Actions to take:
1 - Write out the passage on the Atlanta BeltLine word for word, from "For years we" to "infrastructure and amenities.", inclusive.
2 - According to the passage on the Atlanta BeltLine, how many neighborhoods does the BeltLine serve?
3 - Continue the passage on the Atlanta BeltLine from the point where it ends.

Extract to read:
- - -

The Atlanta BeltLine is explicitly deigned to both improve the quality of life of current city residents and to attract new residents to the city, particularly mobile young professionals. This dual purpose is how placemaking should be done everywhere.
The BeltLine is 33 miles of multi-use trails, parks, and a network of pedestrian-friendly transit links. Serving 40 neighborhoods, not just downtown. Light rail is a central design feature of the BeltLine.
For years we have made the case that placemaking should be central to Michigan’s economic-growth strategy. The data are clear that the most prosperous places across the country are those with the largest talent concentrations. And that mobile talent is choosing to live in places with quality basic services, infrastructure and amenities.
But the economic development need to retain and attract mobile talent should not be at the expense of current residents. For cities this must be a both/and––not an either/or––proposition. Both current and future city residents should be provided with quality basic services, infrastructure and amenities that make the city an attractive place to live, play and work.

- - -

Entries shown:
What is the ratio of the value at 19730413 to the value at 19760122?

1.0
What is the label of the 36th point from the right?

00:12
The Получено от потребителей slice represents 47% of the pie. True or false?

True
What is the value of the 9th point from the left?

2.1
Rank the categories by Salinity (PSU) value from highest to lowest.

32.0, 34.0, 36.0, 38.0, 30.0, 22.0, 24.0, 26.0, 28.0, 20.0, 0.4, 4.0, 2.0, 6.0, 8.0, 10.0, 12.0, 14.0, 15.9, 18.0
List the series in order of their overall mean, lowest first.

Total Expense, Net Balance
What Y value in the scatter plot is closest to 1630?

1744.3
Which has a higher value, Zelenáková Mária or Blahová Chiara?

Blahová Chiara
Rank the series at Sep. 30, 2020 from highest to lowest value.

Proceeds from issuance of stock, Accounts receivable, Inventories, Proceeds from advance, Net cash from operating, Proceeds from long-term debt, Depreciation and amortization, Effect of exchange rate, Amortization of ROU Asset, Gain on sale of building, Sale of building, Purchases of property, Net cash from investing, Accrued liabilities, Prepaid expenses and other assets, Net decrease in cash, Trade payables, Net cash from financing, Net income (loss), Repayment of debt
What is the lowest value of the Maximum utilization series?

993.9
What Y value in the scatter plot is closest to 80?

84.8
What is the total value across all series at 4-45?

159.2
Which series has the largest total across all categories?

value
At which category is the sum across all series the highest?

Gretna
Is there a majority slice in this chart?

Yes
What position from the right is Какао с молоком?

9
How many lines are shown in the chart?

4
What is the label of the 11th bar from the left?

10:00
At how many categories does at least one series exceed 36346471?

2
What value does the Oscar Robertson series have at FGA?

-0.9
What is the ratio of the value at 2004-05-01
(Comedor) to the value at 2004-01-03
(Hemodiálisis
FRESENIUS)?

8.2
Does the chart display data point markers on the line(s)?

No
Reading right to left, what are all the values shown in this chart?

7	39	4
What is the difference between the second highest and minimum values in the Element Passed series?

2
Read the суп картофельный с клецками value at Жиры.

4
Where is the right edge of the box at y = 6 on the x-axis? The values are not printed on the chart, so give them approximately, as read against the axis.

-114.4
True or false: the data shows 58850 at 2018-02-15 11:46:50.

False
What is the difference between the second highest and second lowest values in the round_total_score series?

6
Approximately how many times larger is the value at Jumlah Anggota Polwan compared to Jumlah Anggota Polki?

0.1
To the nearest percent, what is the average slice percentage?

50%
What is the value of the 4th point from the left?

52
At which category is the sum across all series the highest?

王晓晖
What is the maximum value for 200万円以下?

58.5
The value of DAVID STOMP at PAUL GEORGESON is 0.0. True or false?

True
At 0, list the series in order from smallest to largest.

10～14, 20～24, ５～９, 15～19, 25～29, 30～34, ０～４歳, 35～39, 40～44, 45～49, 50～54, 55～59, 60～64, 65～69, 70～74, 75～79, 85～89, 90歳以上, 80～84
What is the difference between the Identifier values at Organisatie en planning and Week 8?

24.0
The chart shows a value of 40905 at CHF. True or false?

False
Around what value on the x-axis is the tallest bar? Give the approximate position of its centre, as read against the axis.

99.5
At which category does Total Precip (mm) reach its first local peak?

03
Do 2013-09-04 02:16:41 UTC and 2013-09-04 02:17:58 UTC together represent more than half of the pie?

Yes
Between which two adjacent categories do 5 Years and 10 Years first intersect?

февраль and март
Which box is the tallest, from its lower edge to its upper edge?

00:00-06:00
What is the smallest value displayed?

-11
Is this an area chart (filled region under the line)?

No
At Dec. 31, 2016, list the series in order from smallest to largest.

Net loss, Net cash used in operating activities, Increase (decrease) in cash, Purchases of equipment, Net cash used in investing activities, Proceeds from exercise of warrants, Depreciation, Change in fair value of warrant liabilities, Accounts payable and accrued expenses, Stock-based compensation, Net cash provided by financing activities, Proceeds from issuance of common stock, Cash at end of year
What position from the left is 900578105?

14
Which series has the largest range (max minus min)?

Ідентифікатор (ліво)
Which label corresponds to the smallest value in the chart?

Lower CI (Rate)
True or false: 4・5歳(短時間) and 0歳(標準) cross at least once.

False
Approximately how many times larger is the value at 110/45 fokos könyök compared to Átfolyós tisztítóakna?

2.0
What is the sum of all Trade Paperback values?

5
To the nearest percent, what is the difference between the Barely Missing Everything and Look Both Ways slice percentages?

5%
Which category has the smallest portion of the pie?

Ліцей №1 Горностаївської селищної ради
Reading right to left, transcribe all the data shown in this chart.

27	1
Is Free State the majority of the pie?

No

- - -

Results in order:
1 -
For years we have made the case that placemaking should be central to Michigan’s economic-growth strategy. The data are clear that the most prosperous places across the country are those with the largest talent concentrations. And that mobile talent is choosing to live in places with quality basic services, infrastructure and amenities.

2 - It serves 40 neighborhoods.

3 -
Clearly, far too often, cities have chosen to focus on providing service and amenities on downtown and near downtown neighborhoods so as to retain and attract affluent/college educated households. This needs to change.
Improving the quality of life of current city residents and attracting new residents to the city was the dual mission of the new Austin transit plan. Transit Now––the cross-sector supporters of the initiative––described the benefits of the light rail plus initiative this way:
It’s time we invest in a new future for Austin that gives our transit-dependent neighbors dignity, that gives everyone else a viable option to sitting in traffic, that helps prevent climate change and protects the quality of our air and water, that prevents displacement and creates complete communities with expanded access to opportunities to all residents, and that keeps our economy humming now and for decades to come.
The Atlanta BeltLine also was designed both to improve the quality of life of current city residents and to attract new residents to the city. The Atlanta Beltline describes itself as:
As one of the largest, most wide ranging urban redevelopment programs in the United States, the Atlanta BeltLine is the catalyst for making Atlanta a global beacon for equitable, inclusive, and sustainable city life.
The story of the Atlanta Beltline is told in Ryan Gravel’s highly recommended Where We Want To Live: Reclaiming Infrastructure for a New Generation of Cities. Gravel first proposed the BeltLine a little more than twenty years ago in his masters thesis at Georgian Tech.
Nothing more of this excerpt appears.